Nasionalisme bukan Hobi

Ini bukan sebuah nasionalisme yang tiba-tiba membara karena setting kepentingan kelompok tertentu, membenci Negara lain karena hasutan dan menjadi orang yang seolah sangat cinta tanah air. Atau nasionalisme yang muncul karena senang menonton pertandingan bulu tangkis. Bukan nasionalisme yang dibungkus dengan hobi bola, sehingga merah putih dan garuda melekat di dada. Ini bukan nasionalisme momentum tujuh belasan di bulan agustus.

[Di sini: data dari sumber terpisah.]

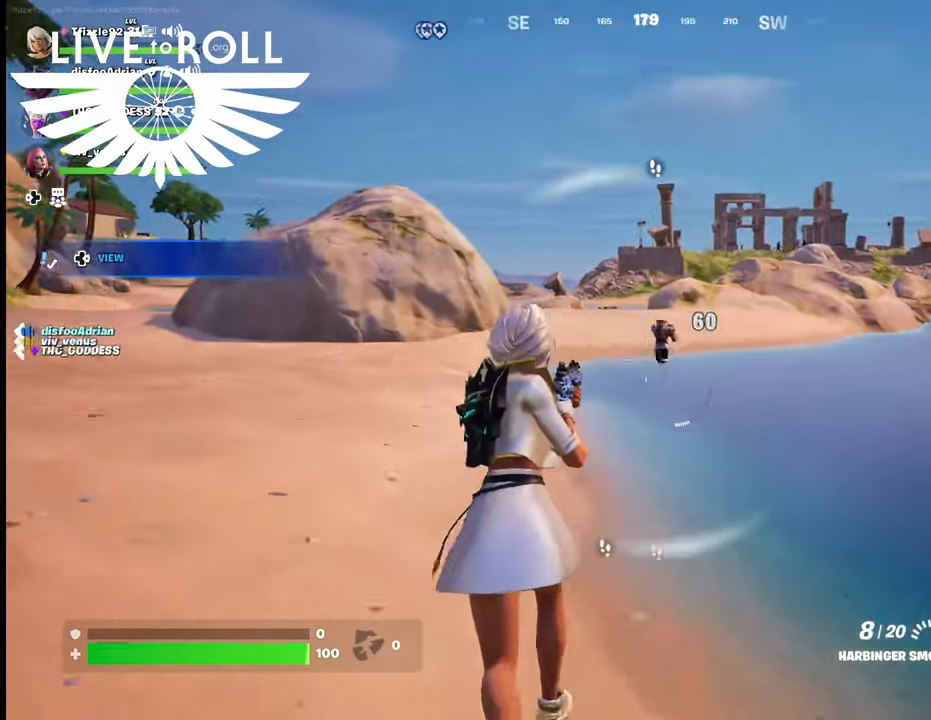
{"buttons": ["R2"], "left_stick": "up", "right_stick": "center", "events": [[200, "R2", "down"]]}
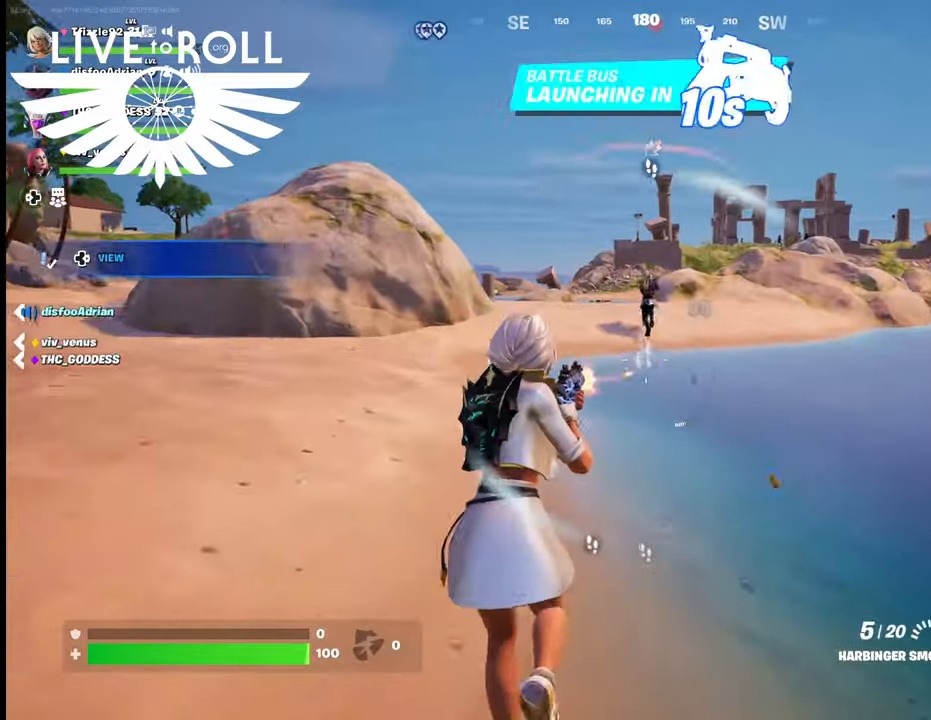
{"buttons": [], "left_stick": "up", "right_stick": "center", "events": [[134, "R2", "up"]]}
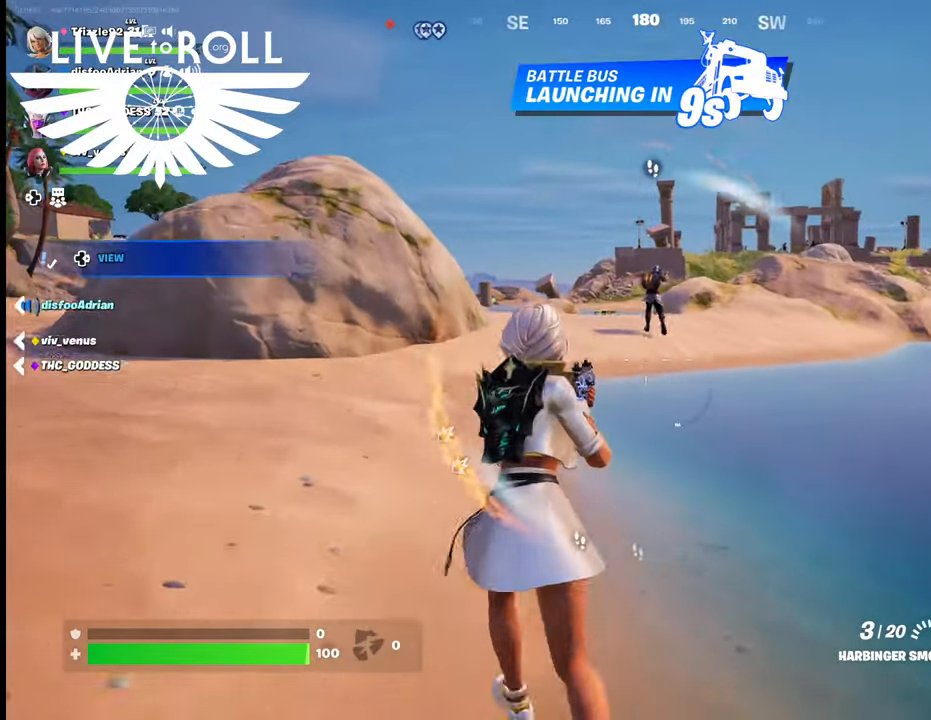
{"buttons": [], "left_stick": "up", "right_stick": "center", "events": []}
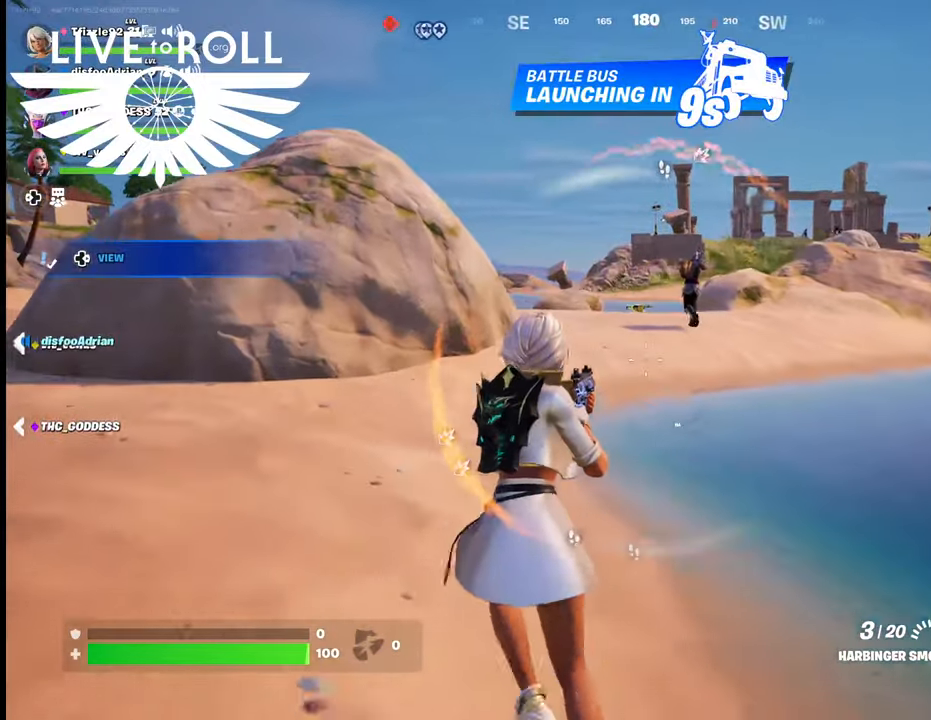
{"buttons": [], "left_stick": "up", "right_stick": "center", "events": []}
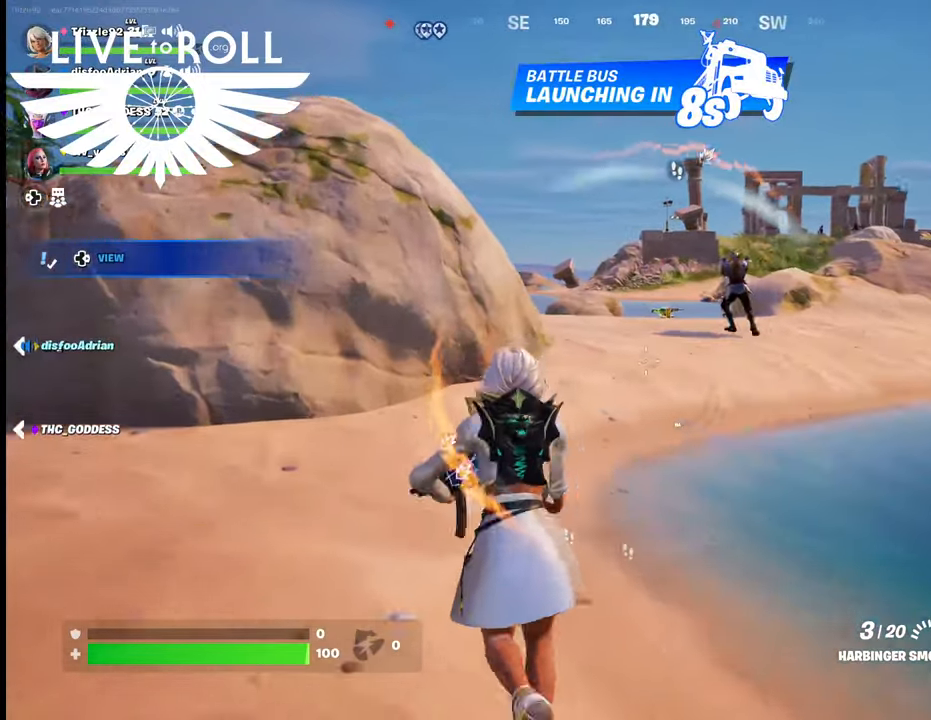
{"buttons": ["R2"], "left_stick": "up", "right_stick": "center", "events": [[400, "R2", "down"]]}
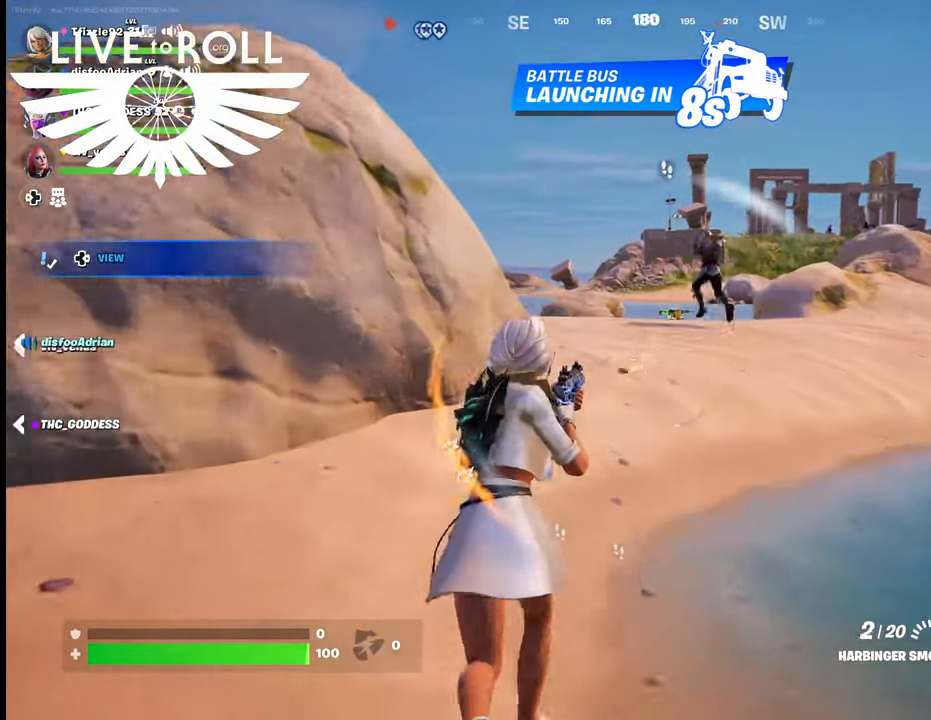
{"buttons": ["R2"], "left_stick": "up", "right_stick": "center", "events": []}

Tak banyak yang pernah mengunjungi mereka, apalagi pejabat tinggi yang tentu tidak akan tertarik mengendarai motor menyusuri jalan berbatu dan sempit, naik turun gunung dan bermain dengan jurang yang terjal. Beberapa teman, yang mengaku orang soppeng asli saat saya tanya, ternyata belum pernah kesana, pernah dengar namanya, tapi belum pernah kesana. Jangankan itu, sinyal frekuensi telepon pun masih malu-malu mengunjungi mereka, listrik mereka peroleh dari genset dan pembangkit alternatif.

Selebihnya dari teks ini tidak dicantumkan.